When you add in the astonishingly low pricing, then tape storage for archive has just received a kick in the guts. Companies that might be envisaging buying tape systems for storing cold Big Data may well think of Amazon instead. Cloud service providers may effectively resell Amazon Glacier or set up their own object storage infrastructure for archive. Amplidata, Caringo, CleverSafe and Scality will be pleased to advise them.

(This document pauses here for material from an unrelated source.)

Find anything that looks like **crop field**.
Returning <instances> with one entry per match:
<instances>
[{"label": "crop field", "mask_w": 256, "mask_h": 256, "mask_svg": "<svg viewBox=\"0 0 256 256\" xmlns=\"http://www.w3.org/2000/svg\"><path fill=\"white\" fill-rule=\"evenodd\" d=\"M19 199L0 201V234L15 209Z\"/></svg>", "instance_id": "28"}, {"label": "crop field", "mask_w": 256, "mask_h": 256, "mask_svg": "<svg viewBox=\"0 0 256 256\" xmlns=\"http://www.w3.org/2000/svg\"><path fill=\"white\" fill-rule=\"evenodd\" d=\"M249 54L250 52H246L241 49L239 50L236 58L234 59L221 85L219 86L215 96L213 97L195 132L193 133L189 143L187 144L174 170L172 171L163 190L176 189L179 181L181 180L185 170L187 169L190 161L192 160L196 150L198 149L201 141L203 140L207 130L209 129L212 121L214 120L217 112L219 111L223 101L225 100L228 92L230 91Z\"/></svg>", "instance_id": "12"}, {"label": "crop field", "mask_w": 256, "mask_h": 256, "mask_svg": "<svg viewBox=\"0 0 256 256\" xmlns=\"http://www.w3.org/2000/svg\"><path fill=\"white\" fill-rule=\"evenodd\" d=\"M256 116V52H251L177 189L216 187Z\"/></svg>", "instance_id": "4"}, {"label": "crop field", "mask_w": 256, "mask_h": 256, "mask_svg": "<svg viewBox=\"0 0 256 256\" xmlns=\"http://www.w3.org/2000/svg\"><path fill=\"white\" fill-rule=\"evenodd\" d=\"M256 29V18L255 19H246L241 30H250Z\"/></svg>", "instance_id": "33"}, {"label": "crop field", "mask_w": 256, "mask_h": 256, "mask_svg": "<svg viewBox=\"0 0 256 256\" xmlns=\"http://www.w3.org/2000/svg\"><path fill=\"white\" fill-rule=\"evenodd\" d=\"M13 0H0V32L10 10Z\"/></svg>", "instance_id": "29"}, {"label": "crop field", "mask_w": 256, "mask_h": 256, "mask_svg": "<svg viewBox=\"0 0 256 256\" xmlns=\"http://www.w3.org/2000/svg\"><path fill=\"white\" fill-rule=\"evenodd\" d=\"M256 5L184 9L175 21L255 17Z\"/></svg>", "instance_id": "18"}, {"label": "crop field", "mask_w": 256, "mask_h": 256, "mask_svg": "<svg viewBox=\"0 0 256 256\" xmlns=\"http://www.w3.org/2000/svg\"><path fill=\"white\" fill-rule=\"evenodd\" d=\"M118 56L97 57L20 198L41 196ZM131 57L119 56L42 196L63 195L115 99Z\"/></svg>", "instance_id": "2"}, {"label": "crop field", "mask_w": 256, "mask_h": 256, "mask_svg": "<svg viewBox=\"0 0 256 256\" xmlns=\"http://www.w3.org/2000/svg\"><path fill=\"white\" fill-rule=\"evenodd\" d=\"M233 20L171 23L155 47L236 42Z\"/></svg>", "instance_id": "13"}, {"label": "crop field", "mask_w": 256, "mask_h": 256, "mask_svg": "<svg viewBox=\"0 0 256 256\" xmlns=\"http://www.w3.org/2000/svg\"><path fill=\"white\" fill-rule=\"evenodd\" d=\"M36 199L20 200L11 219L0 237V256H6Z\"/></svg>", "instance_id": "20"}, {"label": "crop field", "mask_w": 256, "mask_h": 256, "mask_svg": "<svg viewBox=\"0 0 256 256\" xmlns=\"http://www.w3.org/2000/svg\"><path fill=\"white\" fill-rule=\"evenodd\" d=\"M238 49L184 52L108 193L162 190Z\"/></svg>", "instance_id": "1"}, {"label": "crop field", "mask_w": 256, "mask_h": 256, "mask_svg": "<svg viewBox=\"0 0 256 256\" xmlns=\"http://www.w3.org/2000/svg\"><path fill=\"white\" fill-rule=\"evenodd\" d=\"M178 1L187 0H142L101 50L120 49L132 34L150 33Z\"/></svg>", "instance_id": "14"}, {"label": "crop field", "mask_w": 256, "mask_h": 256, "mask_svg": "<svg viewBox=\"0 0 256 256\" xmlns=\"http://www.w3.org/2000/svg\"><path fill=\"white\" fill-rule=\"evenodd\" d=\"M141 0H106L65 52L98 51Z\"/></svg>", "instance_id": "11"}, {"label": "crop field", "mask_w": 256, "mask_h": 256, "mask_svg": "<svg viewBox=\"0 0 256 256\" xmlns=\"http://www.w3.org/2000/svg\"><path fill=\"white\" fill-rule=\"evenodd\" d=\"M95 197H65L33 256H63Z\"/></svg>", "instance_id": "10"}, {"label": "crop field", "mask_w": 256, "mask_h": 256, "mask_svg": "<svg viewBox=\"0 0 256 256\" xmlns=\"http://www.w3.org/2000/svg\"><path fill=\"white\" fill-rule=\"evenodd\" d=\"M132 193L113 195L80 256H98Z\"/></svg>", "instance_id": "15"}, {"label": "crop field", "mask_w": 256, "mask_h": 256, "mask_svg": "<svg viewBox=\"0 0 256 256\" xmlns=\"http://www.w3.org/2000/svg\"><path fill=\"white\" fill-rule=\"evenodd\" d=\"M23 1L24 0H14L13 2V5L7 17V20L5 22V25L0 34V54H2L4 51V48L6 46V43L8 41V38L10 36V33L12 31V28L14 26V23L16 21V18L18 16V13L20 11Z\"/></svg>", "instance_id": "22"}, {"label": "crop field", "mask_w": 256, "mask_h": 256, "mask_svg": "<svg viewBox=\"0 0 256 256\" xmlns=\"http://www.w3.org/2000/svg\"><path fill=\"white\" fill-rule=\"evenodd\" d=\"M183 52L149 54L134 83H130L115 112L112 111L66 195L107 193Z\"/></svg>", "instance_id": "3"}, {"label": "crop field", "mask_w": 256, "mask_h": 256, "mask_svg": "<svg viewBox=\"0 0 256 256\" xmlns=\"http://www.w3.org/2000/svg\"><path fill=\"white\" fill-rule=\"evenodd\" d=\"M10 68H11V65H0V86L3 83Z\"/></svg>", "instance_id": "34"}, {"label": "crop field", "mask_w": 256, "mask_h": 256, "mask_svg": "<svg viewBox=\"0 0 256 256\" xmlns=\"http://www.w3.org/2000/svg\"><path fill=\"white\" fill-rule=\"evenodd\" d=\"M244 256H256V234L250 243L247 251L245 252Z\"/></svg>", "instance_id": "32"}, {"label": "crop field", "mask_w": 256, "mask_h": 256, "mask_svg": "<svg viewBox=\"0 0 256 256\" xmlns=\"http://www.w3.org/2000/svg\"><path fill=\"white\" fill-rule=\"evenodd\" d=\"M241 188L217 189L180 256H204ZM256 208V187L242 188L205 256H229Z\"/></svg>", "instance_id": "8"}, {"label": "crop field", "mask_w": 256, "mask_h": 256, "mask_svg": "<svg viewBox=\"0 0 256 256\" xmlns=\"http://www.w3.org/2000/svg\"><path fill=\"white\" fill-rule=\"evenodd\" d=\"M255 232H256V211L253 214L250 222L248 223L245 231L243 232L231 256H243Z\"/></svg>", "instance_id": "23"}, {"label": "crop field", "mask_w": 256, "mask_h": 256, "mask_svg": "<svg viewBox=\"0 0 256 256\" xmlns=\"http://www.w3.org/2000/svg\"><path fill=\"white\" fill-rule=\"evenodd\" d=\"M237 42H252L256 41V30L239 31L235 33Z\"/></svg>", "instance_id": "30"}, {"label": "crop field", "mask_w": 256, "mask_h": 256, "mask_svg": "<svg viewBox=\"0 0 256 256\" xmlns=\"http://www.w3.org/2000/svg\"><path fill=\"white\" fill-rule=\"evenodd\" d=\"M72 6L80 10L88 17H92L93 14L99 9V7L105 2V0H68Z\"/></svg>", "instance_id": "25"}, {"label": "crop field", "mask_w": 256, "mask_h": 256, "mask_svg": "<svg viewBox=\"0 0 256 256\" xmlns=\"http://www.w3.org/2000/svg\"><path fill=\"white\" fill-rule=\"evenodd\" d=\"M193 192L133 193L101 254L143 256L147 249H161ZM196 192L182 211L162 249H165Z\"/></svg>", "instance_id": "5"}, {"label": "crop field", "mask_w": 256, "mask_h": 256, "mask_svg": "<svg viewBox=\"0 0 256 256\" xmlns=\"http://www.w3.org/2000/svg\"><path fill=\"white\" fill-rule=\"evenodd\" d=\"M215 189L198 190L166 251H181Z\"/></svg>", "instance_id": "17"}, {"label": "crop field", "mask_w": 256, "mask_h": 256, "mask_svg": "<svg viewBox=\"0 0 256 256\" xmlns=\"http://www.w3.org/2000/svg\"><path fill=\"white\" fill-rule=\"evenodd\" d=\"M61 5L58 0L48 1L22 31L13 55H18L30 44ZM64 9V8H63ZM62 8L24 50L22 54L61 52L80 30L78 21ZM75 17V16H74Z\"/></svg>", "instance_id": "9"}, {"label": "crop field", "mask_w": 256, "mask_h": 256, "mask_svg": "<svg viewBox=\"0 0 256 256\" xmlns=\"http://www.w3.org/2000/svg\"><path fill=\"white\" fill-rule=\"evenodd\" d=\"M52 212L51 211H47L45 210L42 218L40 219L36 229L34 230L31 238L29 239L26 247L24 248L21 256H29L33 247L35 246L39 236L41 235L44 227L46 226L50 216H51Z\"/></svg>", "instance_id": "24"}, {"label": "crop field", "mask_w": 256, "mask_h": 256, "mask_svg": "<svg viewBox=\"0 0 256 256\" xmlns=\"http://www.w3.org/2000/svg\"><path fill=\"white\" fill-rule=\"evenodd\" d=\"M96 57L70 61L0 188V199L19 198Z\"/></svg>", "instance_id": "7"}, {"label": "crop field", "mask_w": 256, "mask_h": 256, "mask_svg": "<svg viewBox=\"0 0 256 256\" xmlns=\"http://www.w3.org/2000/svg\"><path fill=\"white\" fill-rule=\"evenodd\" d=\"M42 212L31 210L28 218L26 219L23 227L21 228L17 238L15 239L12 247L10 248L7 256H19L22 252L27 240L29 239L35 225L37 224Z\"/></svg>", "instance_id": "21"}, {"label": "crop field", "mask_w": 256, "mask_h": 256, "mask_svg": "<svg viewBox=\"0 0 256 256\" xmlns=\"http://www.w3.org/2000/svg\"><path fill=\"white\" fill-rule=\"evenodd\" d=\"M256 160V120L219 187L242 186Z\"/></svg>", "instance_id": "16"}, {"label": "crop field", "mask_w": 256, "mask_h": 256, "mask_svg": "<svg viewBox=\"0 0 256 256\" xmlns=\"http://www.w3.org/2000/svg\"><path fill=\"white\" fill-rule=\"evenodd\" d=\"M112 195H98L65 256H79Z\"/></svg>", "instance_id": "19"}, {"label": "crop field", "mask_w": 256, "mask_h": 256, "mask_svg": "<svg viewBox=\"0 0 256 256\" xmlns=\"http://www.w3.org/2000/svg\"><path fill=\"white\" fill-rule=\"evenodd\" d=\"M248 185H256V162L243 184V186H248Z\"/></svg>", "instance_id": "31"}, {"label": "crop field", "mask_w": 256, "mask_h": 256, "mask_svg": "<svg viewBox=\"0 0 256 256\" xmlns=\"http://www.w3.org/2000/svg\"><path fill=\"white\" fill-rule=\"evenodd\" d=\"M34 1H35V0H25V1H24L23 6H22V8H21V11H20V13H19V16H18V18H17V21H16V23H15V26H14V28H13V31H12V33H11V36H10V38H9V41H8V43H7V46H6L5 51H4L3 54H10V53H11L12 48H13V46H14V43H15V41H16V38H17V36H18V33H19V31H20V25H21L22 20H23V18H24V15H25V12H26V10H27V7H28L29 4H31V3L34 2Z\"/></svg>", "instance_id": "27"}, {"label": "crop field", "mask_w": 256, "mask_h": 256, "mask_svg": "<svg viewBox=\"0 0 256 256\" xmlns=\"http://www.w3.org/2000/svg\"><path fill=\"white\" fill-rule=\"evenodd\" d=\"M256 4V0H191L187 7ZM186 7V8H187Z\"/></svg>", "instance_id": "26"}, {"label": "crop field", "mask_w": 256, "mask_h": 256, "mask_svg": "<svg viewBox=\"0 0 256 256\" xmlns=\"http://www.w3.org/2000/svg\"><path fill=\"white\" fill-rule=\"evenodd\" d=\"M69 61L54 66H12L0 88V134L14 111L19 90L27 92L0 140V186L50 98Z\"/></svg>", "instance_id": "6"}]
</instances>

Tape has already virtually ceded the backup market to disk, with deduplicating disk-to-disk back backup systems and virtual tape libraries taking the backup tape citadel by storm, and tape retreating to the archive market with its better-than-disk-drive-array storage costs for vast volumes of data.
But if Amazon can do it cheaper still, and it is online and not on tape, then it's feasible to suggest, Amazon has just delivered a kiss of object storage archive poison to the tape suppliers – Oracle, IBM, HP, Quantum, SpectraLogic and others – and the effects of this could be devastating on the industry. ®
COMMENTS
devastating - not
You're forgetting about the cost of bandwidth, and the amount of time it takes to upload data to such a facility. My own facility which is within 17ms of Amazon's east coast facility still gets only a paltry 3-5MB/second of throughput on a gigabit link for a single stream. Tape is frequently measured in dozens or in the high end hundreds of megabytes a second of throughput(my own experience the source media is often the bottleneck rather than the tape). Most users probably will not have either a high speed link nor a low latency connection to the remote facility.
I wrote a blog post recently "Freakish performance on Site to Site VPN" where I was able to sustain 10MB/sec+ between a pair of Sonic wall VPNs on a 95ms link with a single stream (highly compressed file and encrypted with ssh) - myself I've never come across anywhere remotely that level of throughput on a VPN even with generic WAN optimization - SonicWall must be doing something really nice (regular internet speeds outside VPN were in the 700kB/s range). Now if I could get such performance to a cloud provider that would be nice, but unlike good cloud providers that allow you to have a hybrid of physical and virtual resources, Amazon doesn't play that game.
add to that tape can't be easily deleted when it is off site. That is, unless this amazon service is significantly different from S3, it is trivially easy to wipe out all of your backups with a couple commands. Storing tapes totally off line adds significantly more security and protection from that.
There was one facility I almost hosted my gear at a while ago that had a significant Amazon presence, and there was the option to have a direct gigabit link into their network from mine, in that case it would of been sub millisecond access and I can imagine it would make a lot more sense then.
For small data sets, it can work and there are already tons of providers out there that provide the service, most of them seem to advertise "unlimited" storage for a low yearly rate. These sorts of folks I think don't really care whether their data is stored in multiple data centers, it's a backup after all.
Takes hours to retreive
The blurb says it takes 3 to 4 hours to retrieve an object from the "vault". That sounds more like a tape library than a disk system. Or at least, it sounds like it's spec'd so that they could implement it on tape, even if the initial deployment (to test the market) is on top of their existing disk storage system.
Tape Killer?
You can buy 60TB of tape storage for about $18K (US). That's $.30 per gigabyte one time purchase. If you expect your tape library to last 7 years, then you would pay $.84 per gigabyte for the Amazon solution. And, you have no retrieval costs with tape storage. How is 3X the cost a killer?